Brief ::
From the material below, copy out the stretch from the line containing "True or false: Contract" through the line containing "Does Life Is", both included, keeping every word unchanged. Leave the pictures out of your answer.

Records provided ::
/---

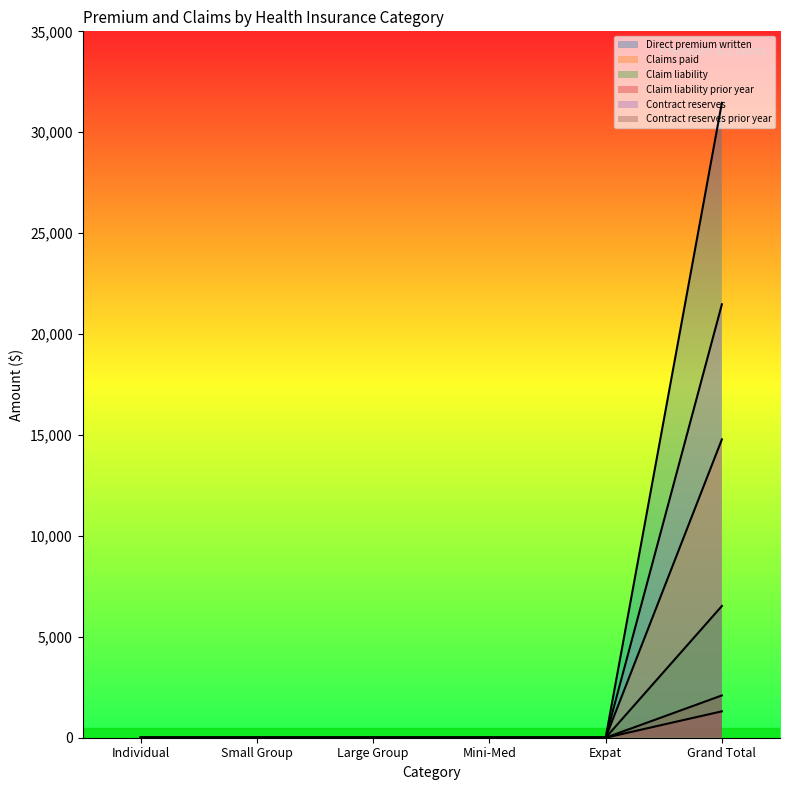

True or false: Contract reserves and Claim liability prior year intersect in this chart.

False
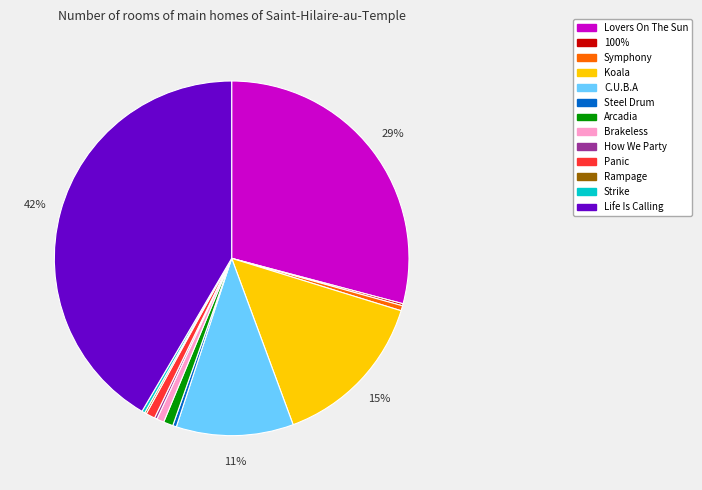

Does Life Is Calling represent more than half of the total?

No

\---
/---

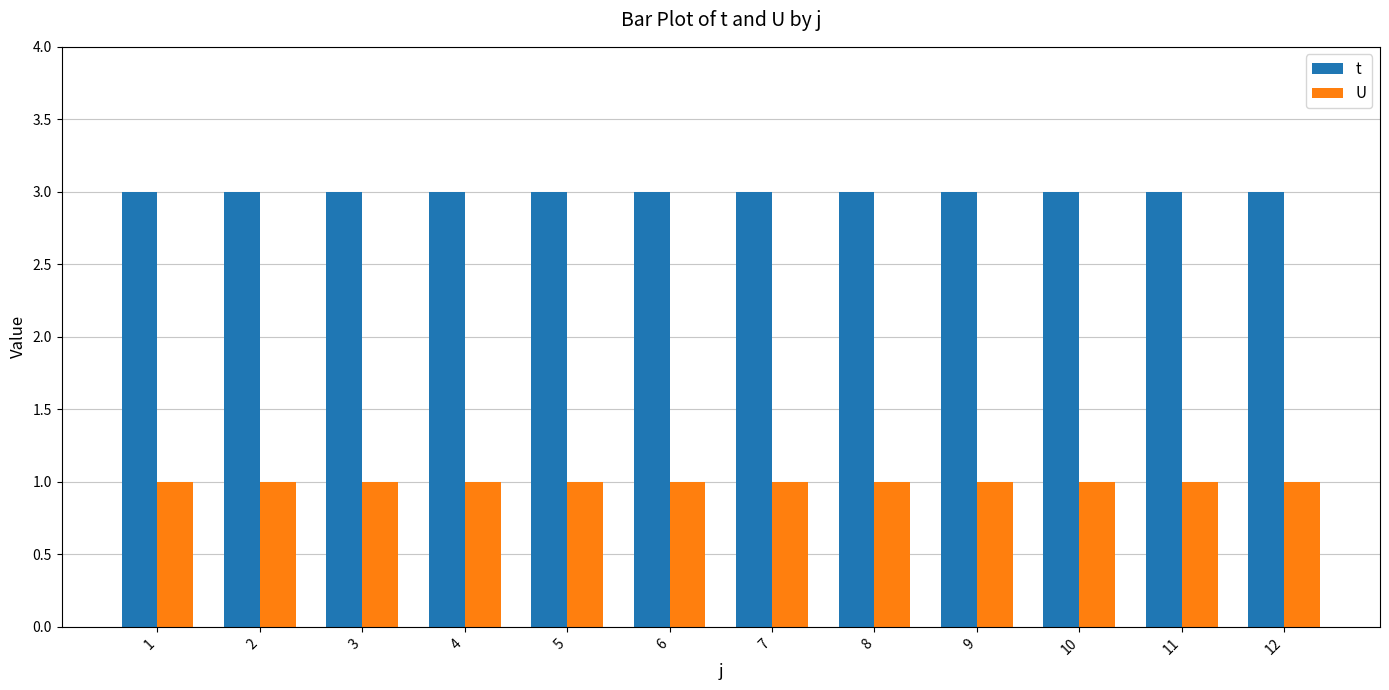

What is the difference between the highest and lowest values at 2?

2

\---
/---

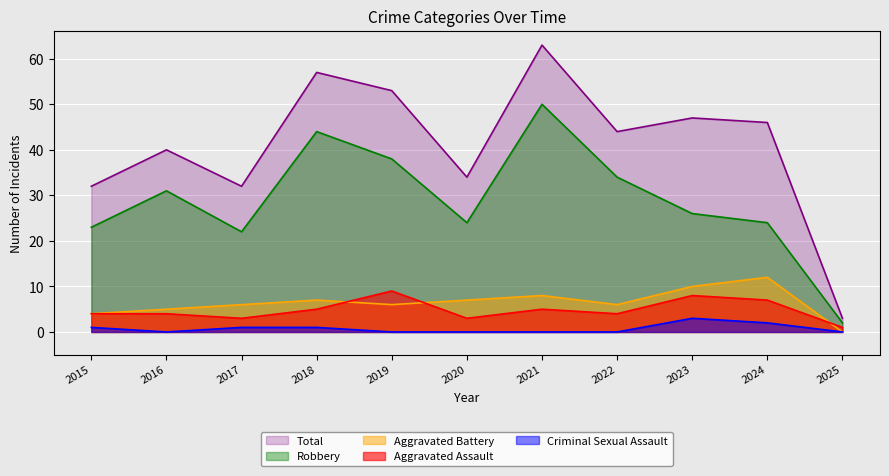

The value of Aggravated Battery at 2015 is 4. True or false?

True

\---

Solution to this task ::
True or false: Contract reserves and Claim liability prior year intersect in this chart.

False

Does Life Is Calling represent more than half of the total?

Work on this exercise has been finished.